Text:
* * *
Mr. Conner suggested that members consider that the Certificate of Occupancy that was issued was temporary, pending minor finishing work, and that a final certificate will be issued on January 17, 2000, after submission of the application.
Members expressed concern with approving the request, since there would be the possibility of setting a precedent for future applicants.
Mayor Hutchison reminded members that there is a distinct difference between a temporary and a permanent Certificate of Occupancy. Should Lowe’s fail to comply with the conditions of the temporary certificate, the City would have the right to close the building.
The committee recommended approval of the request of Lowe’s Companies, Inc. for tax abatement, based on the fact that it was a temporary Certificate of Occupancy that was issued prior to the deadline for application for tax abatement.
Mr. Salters moved for approval of the committee’s recommendation, seconded by Mr. Weller. The motion failed by a roll call vote of four (4) yes, four (4) no (Mr. Leary, Mr. Truitt, Mrs. Malone, and Mr. Christiansen) and one (1) absent (Mr. Pitts).
Mr. Carey moved that a legal opinion be obtained from the City Solicitor regarding the issue of a temporary Certificate of Occupancy versus a permanent Certificate of Occupancy and that the request of Lowe’s be referred back to the committee for further discussion. The motion was seconded by Mr. Lambert.
* * *
Stored records:
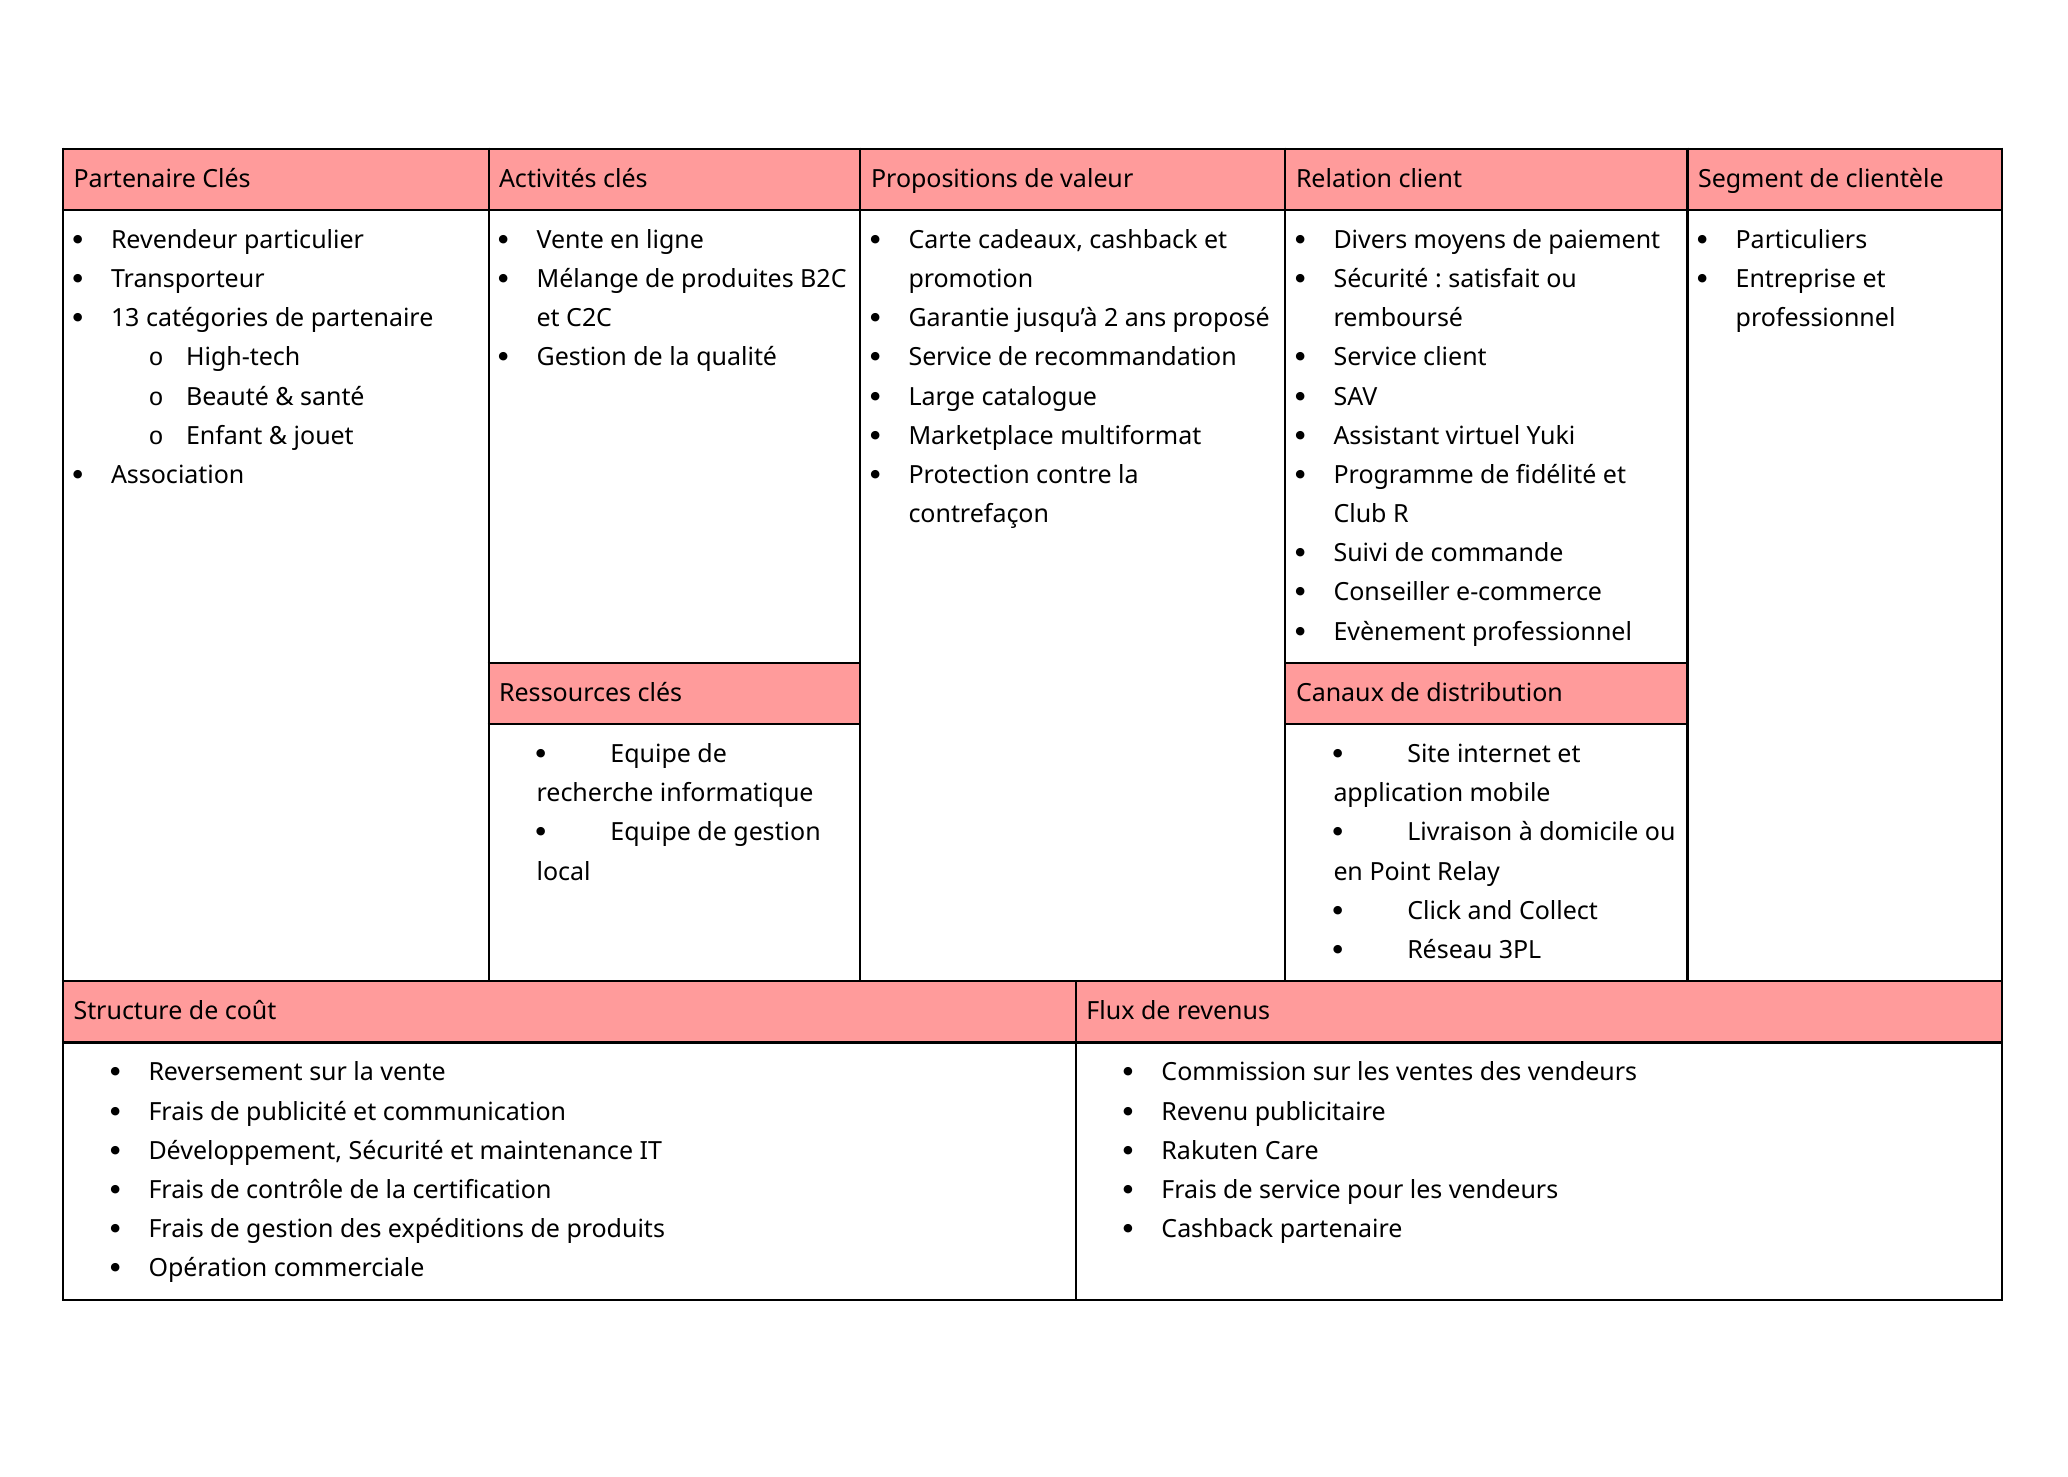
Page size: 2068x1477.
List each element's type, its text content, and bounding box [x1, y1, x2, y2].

table_cell Reversement sur la vente Frais de publicité et communication Développement, Sécurité et maintenance IT Frais de contrôle de la certification Frais de gestion des expéditions de produits Opération commerciale [64, 1044, 1075, 1298]
table_cell Vente en ligne Mélange de produites B2C et C2C Gestion de la qualité [490, 211, 859, 662]
table_cell Divers moyens de paiement Sécurité : satisfait ou remboursé Service client SAV Assistant virtuel Yuki Programme de fidélité et Club R Suivi de commande Conseiller e-commerce Evènement professionnel [1286, 211, 1686, 662]
table_header Segment de clientèle [1689, 150, 2001, 209]
table_cell Canaux de distribution [1286, 664, 1686, 723]
table_cell Site internet et application mobile Livraison à domicile ou en Point Relay Click and Collect Réseau 3PL [1286, 725, 1686, 980]
table_cell Carte cadeaux, cashback et promotion Garantie jusqu’à 2 ans proposé Service de recommandation Large catalogue Marketplace multiformat Protection contre la contrefaçon [861, 211, 1284, 980]
table_cell Commission sur les ventes des vendeurs Revenu publicitaire Rakuten Care Frais de service pour les vendeurs Cashback partenaire [1077, 1044, 2001, 1298]
table_header Relation client [1286, 150, 1686, 209]
table_header Propositions de valeur [861, 150, 1284, 209]
table_cell Particuliers Entreprise et professionnel [1689, 211, 2001, 980]
table_cell Revendeur particulier Transporteur 13 catégories de partenaire High-tech Beauté & santé Enfant & jouet Association [64, 211, 488, 980]
table_header Partenaire Clés [64, 150, 488, 209]
table_header Activités clés [490, 150, 859, 209]
table_cell Structure de coût [64, 982, 1075, 1041]
table_cell Flux de revenus [1077, 982, 2001, 1041]
table_cell Equipe de recherche informatique Equipe de gestion local [490, 725, 859, 980]
table_cell Ressources clés [490, 664, 859, 723]
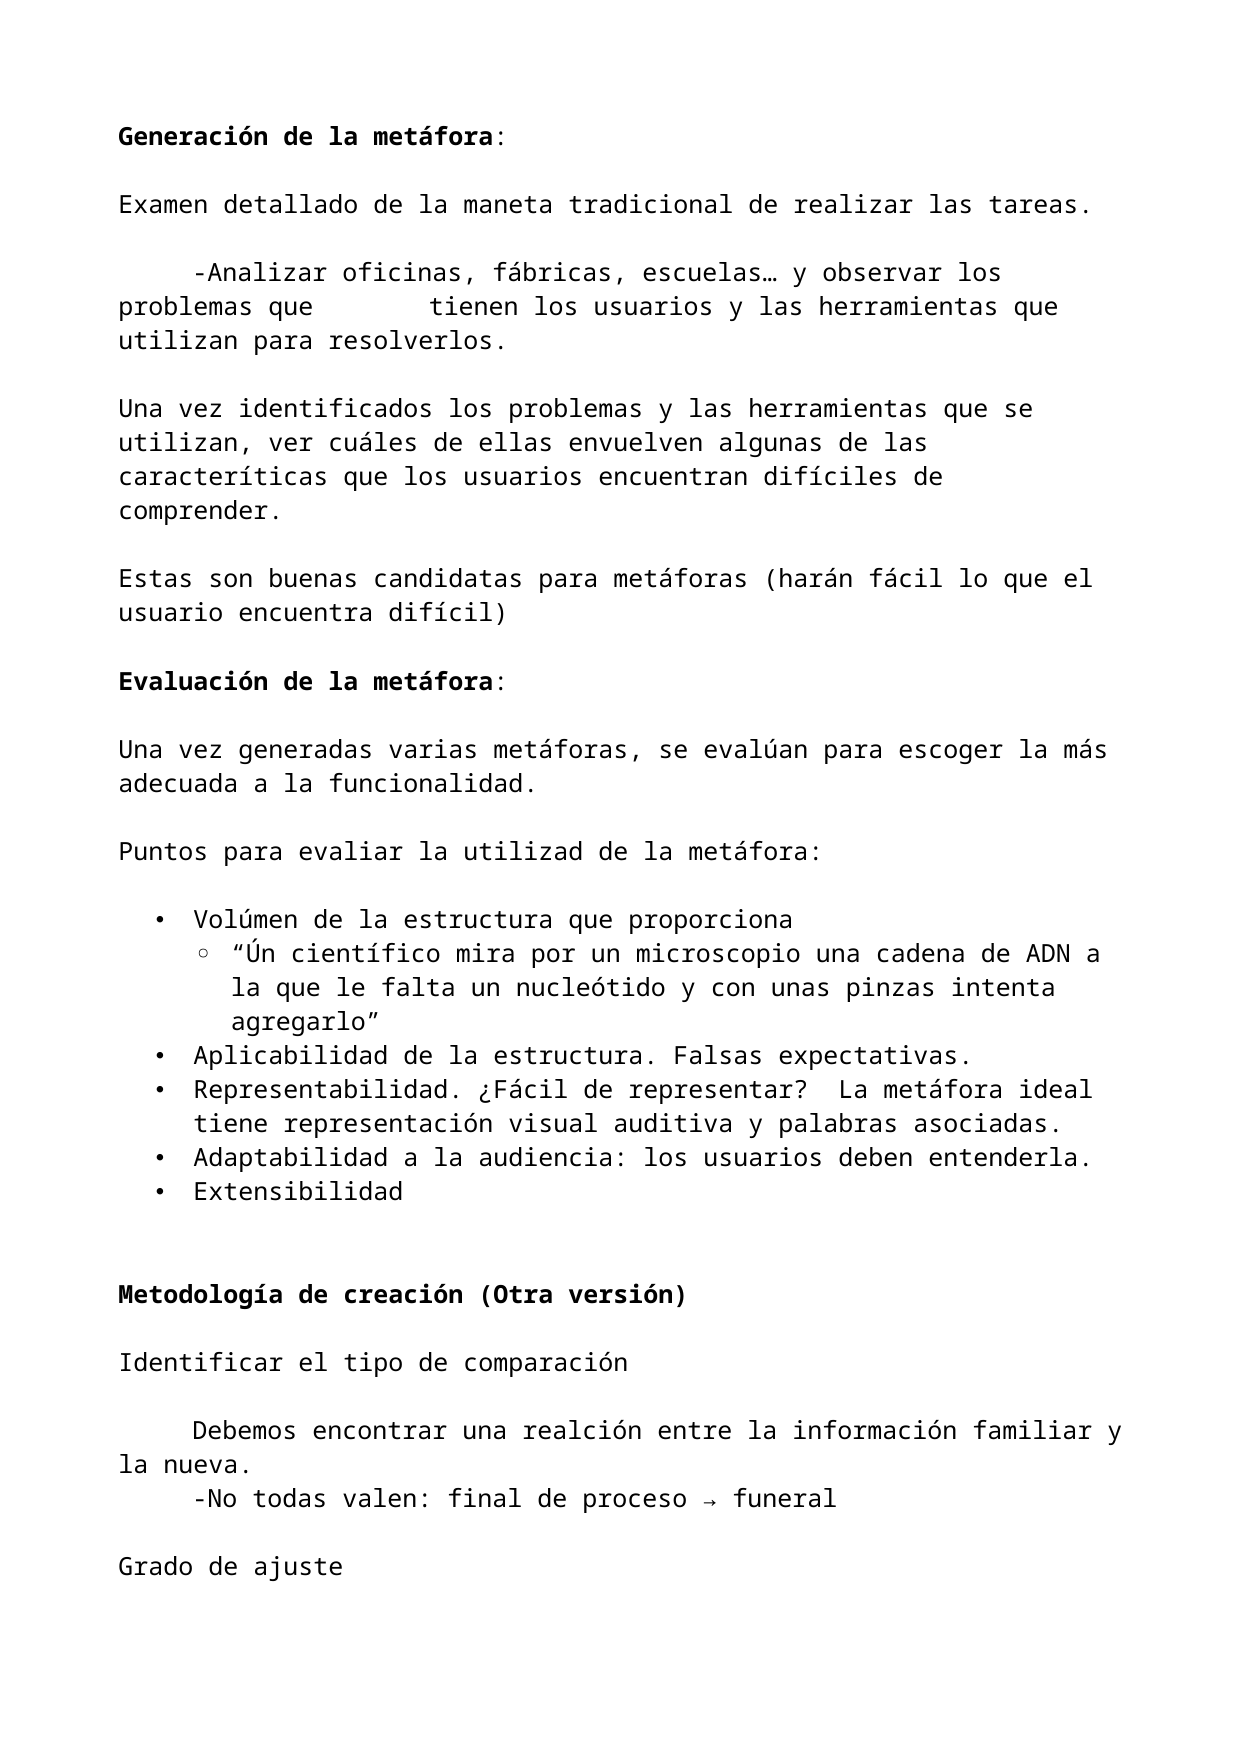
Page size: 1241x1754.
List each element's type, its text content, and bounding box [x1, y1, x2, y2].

text Metodología de creación (Otra versión) [118, 1276, 1122, 1310]
text Examen detallado de la maneta tradicional de realizar las tareas. [118, 186, 1122, 220]
list Volúmen de la estructura que proporciona [156, 902, 1122, 936]
text Debemos encontrar una realción entre la información familiar y la nueva. [118, 1412, 1122, 1481]
list Aplicabilidad de la estructura. Falsas expectativas. [156, 1038, 1122, 1072]
text -Analizar oficinas, fábricas, escuelas… y observar los problemas que tienen los usuarios y las herramientas que utilizan para resolverlos. [118, 254, 1122, 357]
list Adaptabilidad a la audiencia: los usuarios deben entenderla. [156, 1140, 1122, 1174]
list Representabilidad. ¿Fácil de representar? La metáfora ideal tiene representación visual auditiva y palabras asociadas. [156, 1072, 1122, 1140]
text Puntos para evaliar la utilizad de la metáfora: [118, 833, 1122, 867]
text Identificar el tipo de comparación [118, 1344, 1122, 1378]
text Evaluación de la metáfora: [118, 663, 1122, 697]
list Extensibilidad [156, 1174, 1122, 1208]
text Una vez identificados los problemas y las herramientas que se utilizan, ver cuáles de ellas envuelven algunas de las caracteríticas que los usuarios encuentran difíciles de comprender. [118, 391, 1122, 527]
list “Ún científico mira por un microscopio una cadena de ADN a la que le falta un nucleótido y con unas pinzas intenta agregarlo” [193, 936, 1122, 1038]
text Grado de ajuste [118, 1549, 1122, 1583]
text Estas son buenas candidatas para metáforas (harán fácil lo que el usuario encuentra difícil) [118, 561, 1122, 629]
text -No todas valen: final de proceso → funeral [118, 1481, 1122, 1515]
text Una vez generadas varias metáforas, se evalúan para escoger la más adecuada a la funcionalidad. [118, 731, 1122, 799]
text Generación de la metáfora: [118, 118, 1122, 152]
* * *
Set exercise 1:
Render this sentence from the minutes in Spanish: "Members expressed concern with approving the request, since there would be the possibility of setting a precedent for future applicants."
Set exercise 2:
Reproduce the passage of the minutes that opens with the words containing "Members expressed concern" and closes with "absent (Mr. Pitts).".
The data has no connection to the minutes.

Right answer 1:
Los miembros expresaron su preocupación por aprobar la solicitud, ya que existiría la posibilidad de sentar un precedente para futuros solicitantes.

Right answer 2:
Members expressed concern with approving the request, since there would be the possibility of setting a precedent for future applicants.
Mayor Hutchison reminded members that there is a distinct difference between a temporary and a permanent Certificate of Occupancy. Should Lowe’s fail to comply with the conditions of the temporary certificate, the City would have the right to close the building.
The committee recommended approval of the request of Lowe’s Companies, Inc. for tax abatement, based on the fact that it was a temporary Certificate of Occupancy that was issued prior to the deadline for application for tax abatement.
Mr. Salters moved for approval of the committee’s recommendation, seconded by Mr. Weller. The motion failed by a roll call vote of four (4) yes, four (4) no (Mr. Leary, Mr. Truitt, Mrs. Malone, and Mr. Christiansen) and one (1) absent (Mr. Pitts).